Before starting his doctoral studies, Muhawe taught at Uganda Christian University School of Law. He practiced in the business, technology, and intellectual property litigation group at Bitangaro & Company Advocates in Kampala, Uganda. He previously clerked for Justice Adolphe Udahemuka of the Rwanda High Court. He received his JSD and LLM from the University of Illinois at Urbana-Champaign, College of Law. He also received a Postgraduate Diploma in Legal Practice (P.G. Dip. L.P.) from the Uganda Law Development Center and an LLB from Uganda Christian University, Mukono. Before law school, he taught high school European history and English at College Miséricorde in Kigali, Rwanda.

Education

  • LL.B., Uganda Christian University, Mukono, 2013
  • P.G. Dip. L.P., Uganda Law Development Center
  • LL.M., University of Illinois at Urbana-Champaign, College of Law
  • J.S.D., University of Illinois at Urbana-Champaign, College of Law

Selected Publications

"Is Privacy Really a Civil Right?" Berkeley Technology Law Journal, 2024 (forthcoming)

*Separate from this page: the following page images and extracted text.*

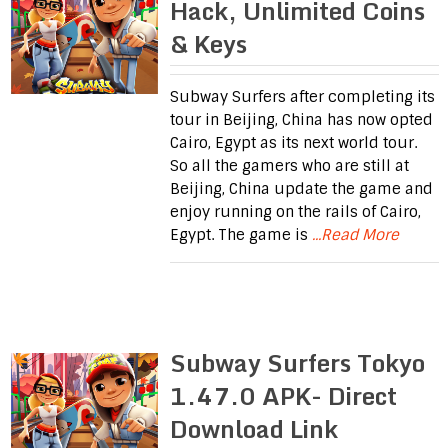
Hack, Unlimited Coins
& Keys
Subway Surfers after completing its
tour in Beijing, China has now opted
Cairo, Egypt as its next world tour.
So all the gamers who are still at
Beijing, China update the game and
enjoy running on the rails of Cairo,
Egypt. The game is
...Read More
Subway Surfers Tokyo
1.47.0 APK- Direct
Download Link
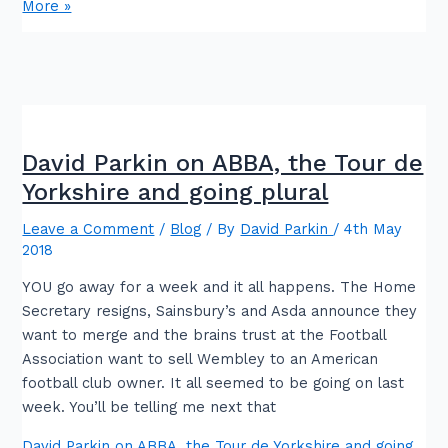
More »
David Parkin on ABBA, the Tour de
Yorkshire and going plural
Leave a Comment
/
Blog
/ By
David Parkin
/
4th May
2018
YOU go away for a week and it all happens. The Home
Secretary resigns, Sainsbury’s and Asda announce they
want to merge and the brains trust at the Football
Association want to sell Wembley to an American
football club owner. It all seemed to be going on last
week. You’ll be telling me next that
David Parkin on ABBA, the Tour de Yorkshire and going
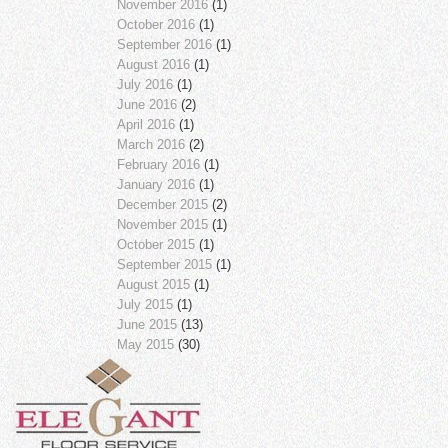
November 2016
(1)
October 2016
(1)
September 2016
(1)
August 2016
(1)
July 2016
(1)
June 2016
(2)
April 2016
(1)
March 2016
(2)
February 2016
(1)
January 2016
(1)
December 2015
(2)
November 2015
(1)
October 2015
(1)
September 2015
(1)
August 2015
(1)
July 2015
(1)
June 2015
(13)
May 2015
(30)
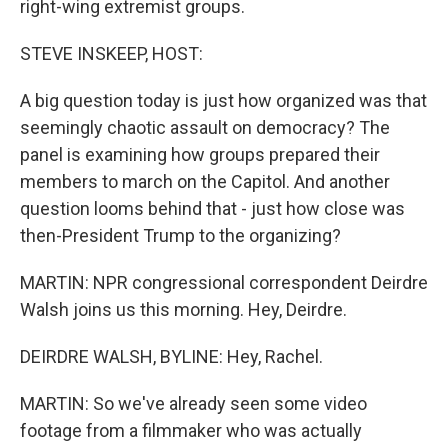
right-wing extremist groups.
STEVE INSKEEP, HOST:
A big question today is just how organized was that
seemingly chaotic assault on democracy? The
panel is examining how groups prepared their
members to march on the Capitol. And another
question looms behind that - just how close was
then-President Trump to the organizing?
MARTIN: NPR congressional correspondent Deirdre
Walsh joins us this morning. Hey, Deirdre.
DEIRDRE WALSH, BYLINE: Hey, Rachel.
MARTIN: So we've already seen some video
footage from a filmmaker who was actually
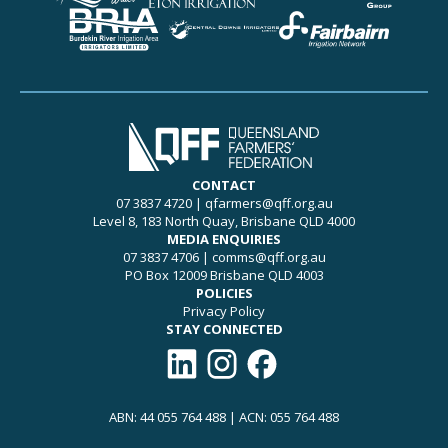
CONTACT
07 3837 4720
|
qfarmers@qff.org.au
Level 8, 183 North Quay, Brisbane QLD 4000
MEDIA ENQUIRIES
07 3837 4706
|
comms@qff.org.au
PO Box 12009 Brisbane QLD 4003
POLICIES
Privacy Policy
STAY CONNECTED
Connect with QFF on LinkedIn
Follow QFF on Instagram
Like QFF on Facebook
ABN: 44 055 764 488 | ACN: 055 764 488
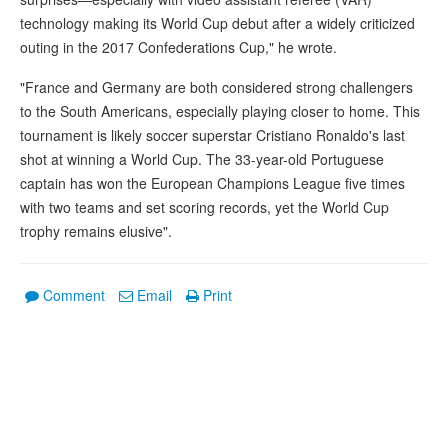
technology making its World Cup debut after a widely criticized
outing in the 2017 Confederations Cup," he wrote.
"France and Germany are both considered strong challengers
to the South Americans, especially playing closer to home. This
tournament is likely soccer superstar Cristiano Ronaldo's last
shot at winning a World Cup. The 33-year-old Portuguese
captain has won the European Champions League five times
with two teams and set scoring records, yet the World Cup
trophy remains elusive".
Comment
Email
Print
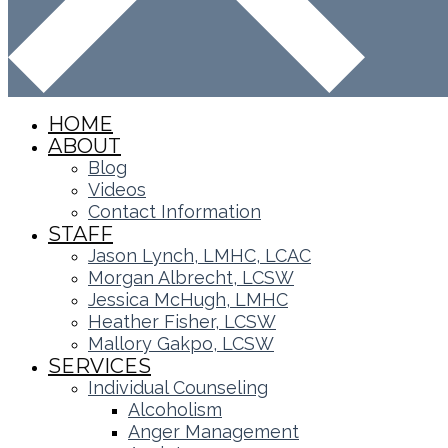
HOME
ABOUT
Blog
Videos
Contact Information
STAFF
Jason Lynch, LMHC, LCAC
Morgan Albrecht, LCSW
Jessica McHugh, LMHC
Heather Fisher, LCSW
Mallory Gakpo, LCSW
SERVICES
Individual Counseling
Alcoholism
Anger Management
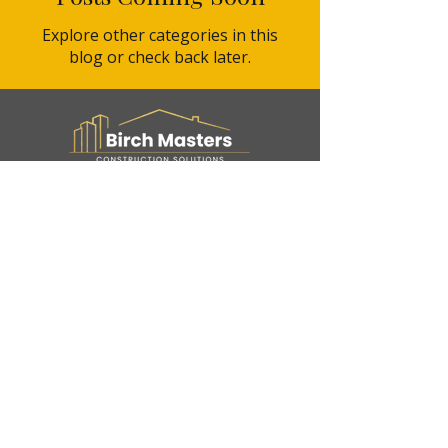
Explore other categories in this
blog or check back later.
Service Areas
Hillsborough county, Pasco
County, Pinellas County,
Hernando county.
About Birch Masters
Tampa-based Construction &
remodeling company
Contact Us
3702 W Spruce St, Suite 1310. Tampa Fl 33607
info@birchmastershome.com
(888) 372-4057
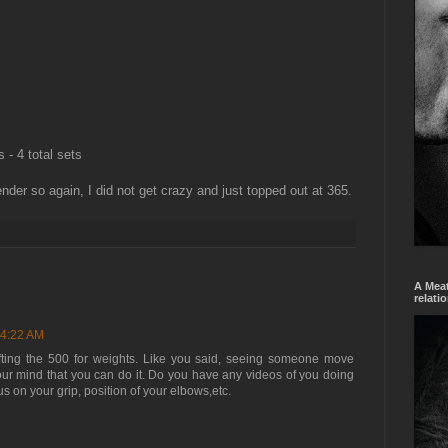
- 4 total sets
der so again, I did not get crazy and just topped out at 365.
A Meat
relati
 4:22 AM
ifting the 500 for weights. Like you said, seeing someone move
our mind that you can do it. Do you have any videos of you doing
s on your grip, position of your elbows,etc.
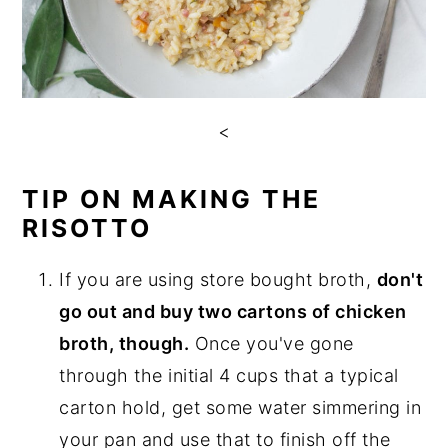
<
TIP ON MAKING THE
RISOTTO
If you are using store bought broth,
don't
go out and buy two cartons of chicken
broth, though.
Once you've gone
through the initial 4 cups that a typical
carton hold, get some water simmering in
your pan and use that to finish off the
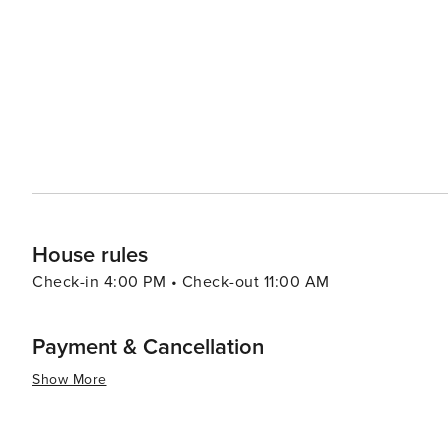
fairs. For shopping enthusiasts, the nearby Limegrove Lifestyle Centre provides a high-end retail experience with
designer boutiques, art galleries, and cafes. It's a perf
leisurely afternoon. Mount Standfast's location also makes it convenient for exploring other attractions on the island,
such as the lush botanical gardens, historic plantation
World Heritage Site. In essence, Mount Standfast offers a serene and luxurious getaway with easy access to the best
of Barbados' natural beauty, cultural sites, and leisure ac
in the finer things while enjoying the laid-back charm of
House rules
Check-in 4:00 PM • Check-out 11:00 AM
Payment & Cancellation
Show More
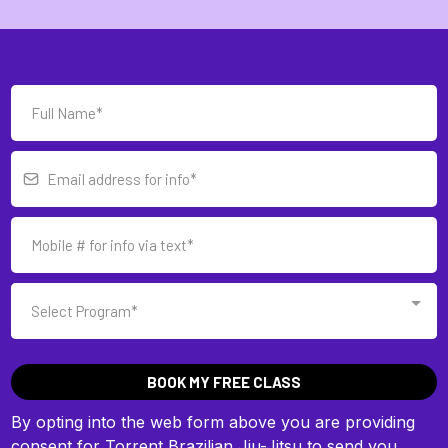
Select Program*
BOOK MY FREE CLASS
By opting into the web form above you are providing
consent for Torrent Brazilian Jiu-Jitsu to send you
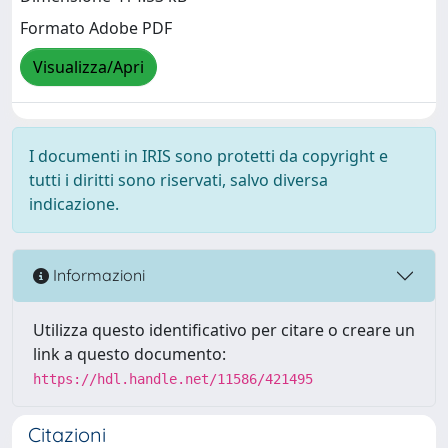
Formato Adobe PDF
Visualizza/Apri
I documenti in IRIS sono protetti da copyright e
tutti i diritti sono riservati, salvo diversa
indicazione.
Informazioni
Utilizza questo identificativo per citare o creare un
link a questo documento:
https://hdl.handle.net/11586/421495
Citazioni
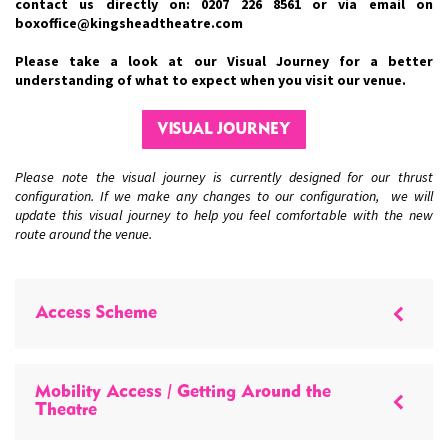
contact us directly on: 0207 226 8561 or via email on
boxoffice@kingsheadtheatre.com
Please take a look at our Visual Journey for a better
understanding of what to expect when you visit our venue.
VISUAL JOURNEY
Please note the visual journey is currently designed for our thrust
configuration. If we make any changes to our configuration, we will
update this visual journey to help you feel comfortable with the new
route around the venue.
Access Scheme
Mobility Access / Getting Around the
Theatre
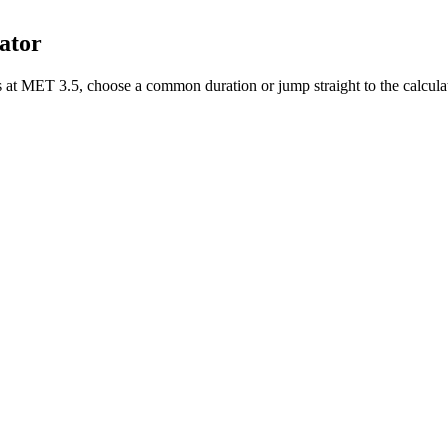
ator
s
at MET
3.5
, choose a common duration or jump straight to the calcula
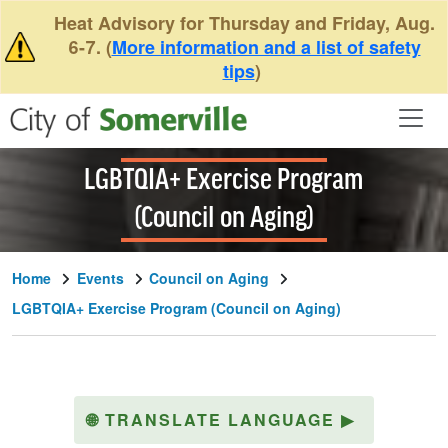
Skip to main content
Heat Advisory for Thursday and Friday, Aug.
6-7. (
More information and a list of safety
tips
)
LGBTQIA+ Exercise Program
(Council on Aging)
Home
Events
Council on Aging
LGBTQIA+ Exercise Program (Council on Aging)
🌐
TRANSLATE LANGUAGE
▶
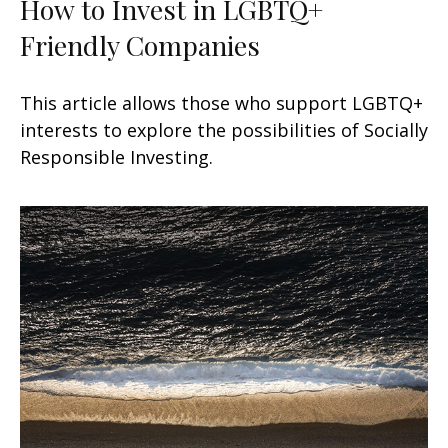
How to Invest in LGBTQ+
Friendly Companies
This article allows those who support LGBTQ+
interests to explore the possibilities of Socially
Responsible Investing.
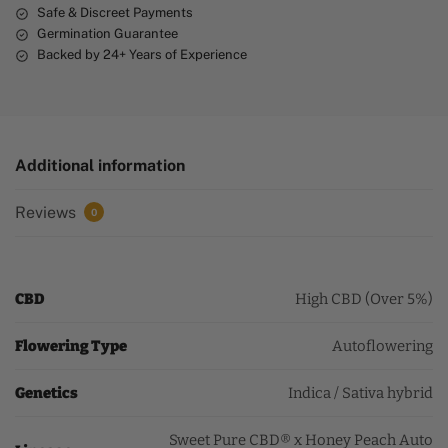
Safe & Discreet Payments
Germination Guarantee
Backed by 24+ Years of Experience
Additional information
Reviews
0
CBD
High CBD (Over 5%)
Flowering Type
Autoflowering
Genetics
Indica / Sativa hybrid
Sweet Pure CBD® x Honey Peach Auto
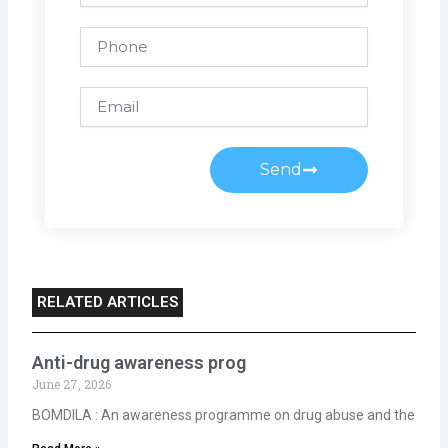
Phone
Email
Send
RELATED ARTICLES
Anti-drug awareness prog
June 27, 2026
BOMDILA : An awareness programme on drug abuse and the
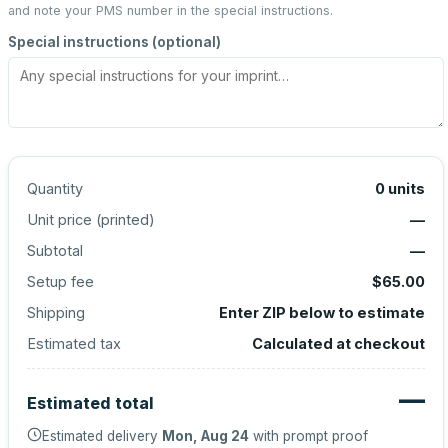
and note your PMS number in the special instructions.
Special instructions (optional)
Quantity
0
units
Unit price (
printed
)
—
Subtotal
—
Setup fee
$65.00
Shipping
Enter ZIP below to estimate
Estimated tax
Calculated at checkout
—
Estimated total
Estimated delivery
Mon, Aug 24
with prompt proof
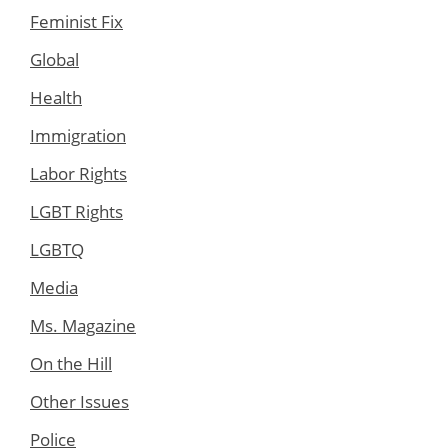
Feminist Fix
Global
Health
Immigration
Labor Rights
LGBT Rights
LGBTQ
Media
Ms. Magazine
On the Hill
Other Issues
Police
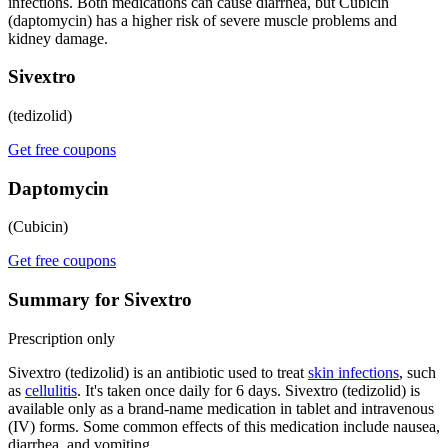
infections. Both medications can cause diarrhea, but Cubicin
(daptomycin) has a higher risk of severe muscle problems and
kidney damage.
Sivextro
(tedizolid)
Get free coupons
Daptomycin
(Cubicin)
Get free coupons
Summary for Sivextro
Prescription only
Sivextro (tedizolid) is an antibiotic used to treat
skin infections
, such
as
cellulitis
. It's taken once daily for 6 days. Sivextro (tedizolid) is
available only as a brand-name medication in tablet and intravenous
(IV) forms. Some common effects of this medication include nausea,
diarrhea, and vomiting.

"Liberating Horizons: The Feminist Decolonial Symphony for Equity in the Future of African Technoscience" in Using Feminist Decoloniality as Care to Disrupt Coloniality, Neoliberalism, and Patriarchy in Higher Education Institutions in South Africa and the US, 2024 (forthcoming)

"Privacy as Pretense: Empirically Mapping the Gap between Legislative & Judicial Protections of Privacy." University of Illinois Journal of Law, Technology and Policy, 2023.